Before-and-after change data
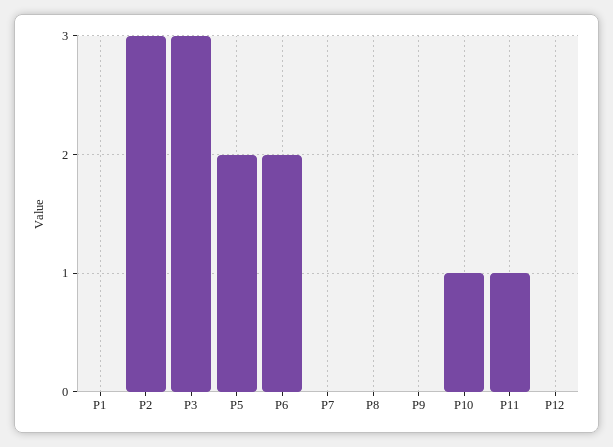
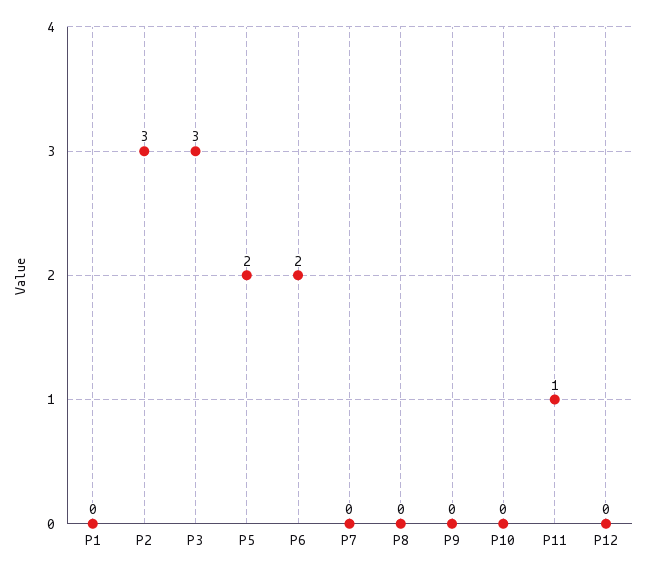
  {
    "P1": 0,
    "P2": 3,
    "P3": 3,
    "P5": 2,
    "P6": 2,
    "P7": 0,
    "P8": 0,
    "P9": 0,
-   "P10": 1,
+   "P10": 0,
    "P11": 1,
    "P12": 0
  }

> _HOW TO COMPLETE THIS TASK_
Would you please repeat the entries above verbatim, excluding each picture?

> _ANSWER TO THIS PROBLEM_
  {
    "P1": 0,
    "P2": 3,
    "P3": 3,
    "P5": 2,
    "P6": 2,
    "P7": 0,
    "P8": 0,
    "P9": 0,
-   "P10": 1,
+   "P10": 0,
    "P11": 1,
    "P12": 0
  }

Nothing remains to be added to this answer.